__PASSAGE SHOWN__:
┌────────
To understand what a horizontal shift is, consider an imaginary line where your graph normally resides. By shifting this line to the right or left, you're performing a horizontal shift.
A horizontal shift affects the input value of a function. When you’re told to shift a function horizontally, you’ll either increase or decrease the input (usually represented as "x") by a certain number of units.

• **Right Shift**: When a function is shifted to the right by "c" units, you subtract "c" from "x". This results in the transformation: replace "x" with "x - c". For example, shifting the function to the right by 5 units changes it to: \(f(x - 5)\).
• **Left Shift**: Conversely, for a shift to the left, you add "c" to "x", resulting in replacing "x" with "x + c".

Horizontal shifts are straightforward when visualized: picture picking up the graph and sliding it sideways on the x-axis without altering its shape."
Understanding how this concept works is key for mastering graph transformations.

Exponential functions form a crucial part of algebra and calculus. They are defined by the equation \(f(x) = a^x\), where "a" is a constant. They are unique because they grow or decay at an ever-accelerating rate due to the variable "x" being in the exponent. In our example, the function \(f(x) = 4^x\) is an exponential function, which means that for each unit increase in "x", the function's output gets multiplied by the base, which is 4 in this case.

• **Base Greater Than 1**: Results in exponential growth, making the graph rise sharply.
• **Basic Characteristics**: The initial value is at \(f(0) = 1\) if "a" is normal. The graph will keep approaching 0 as "x" approaches negative infinity, representing a horizontal asymptote at \(y = 0\).
└────────
__EXERCISE DATA__:
┌────────
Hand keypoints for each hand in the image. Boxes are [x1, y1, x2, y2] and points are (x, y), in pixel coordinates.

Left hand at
└────────
┌────────
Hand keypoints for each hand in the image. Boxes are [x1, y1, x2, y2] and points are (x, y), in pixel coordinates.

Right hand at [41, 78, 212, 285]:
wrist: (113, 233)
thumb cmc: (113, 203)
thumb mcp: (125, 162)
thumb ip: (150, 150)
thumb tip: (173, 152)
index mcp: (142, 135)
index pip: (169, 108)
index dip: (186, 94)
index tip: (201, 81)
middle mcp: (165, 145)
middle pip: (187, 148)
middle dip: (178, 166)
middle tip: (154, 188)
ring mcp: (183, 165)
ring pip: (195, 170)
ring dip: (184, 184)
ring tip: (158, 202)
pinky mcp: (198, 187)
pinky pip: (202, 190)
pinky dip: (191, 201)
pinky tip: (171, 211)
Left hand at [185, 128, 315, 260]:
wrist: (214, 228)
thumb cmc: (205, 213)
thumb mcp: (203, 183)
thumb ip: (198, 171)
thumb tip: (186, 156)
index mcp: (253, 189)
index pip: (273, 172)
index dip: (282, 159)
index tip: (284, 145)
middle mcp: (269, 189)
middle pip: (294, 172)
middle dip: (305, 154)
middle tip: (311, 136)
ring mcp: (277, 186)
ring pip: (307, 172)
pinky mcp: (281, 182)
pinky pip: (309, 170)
└────────
__USING THE INFORMATION__:
a - In the passage on horizontal shifts and exponential functions, what is "x" replaced with to shift a function to the left by "c" units?
b - Reproduce the portion of the passage on horizontal shifts and exponential functions that begins at the words "To understand what" and ends after the words "number of units.".
c - Continue the passage on horizontal shifts and exponential functions from its final sentence onward.

__ANSWERS BY ITEM__:
a - "x + c"

b -
To understand what a horizontal shift is, consider an imaginary line where your graph normally resides. By shifting this line to the right or left, you're performing a horizontal shift.
A horizontal shift affects the input value of a function. When you’re told to shift a function horizontally, you’ll either increase or decrease the input (usually represented as "x") by a certain number of units.

c -
Exponential functions are prevalent in many real-world situations where things grow or shrink rapidly, such as populations, radioactive decay, or financial investments.

Graph transformations allow us to take a basic function and manipulate its graph in various ways to create a new one. These transformations include shifts, reflections, stretches, and compressions.
This flexibility is not only mathematical but offers insights into how real-world phenomena can be modeled by altering simple equations.

• **Vertical Shifts and Stretches**: Adjust along the y-axis. Moving graphs up or down, or making them steeper.
• **Reflection and Compression**: Changes reflect graphs in axes or transform their wideness. Both vertical and horizontal reflections are possible.

To apply these correctly, pay attention to how the function is adjusted. Besides horizontal shifts like in this exercise, other transformations might add or multiply constants to the function directly. These transformation techniques help in predicting future patterns or analyzing historical data based on new conditions.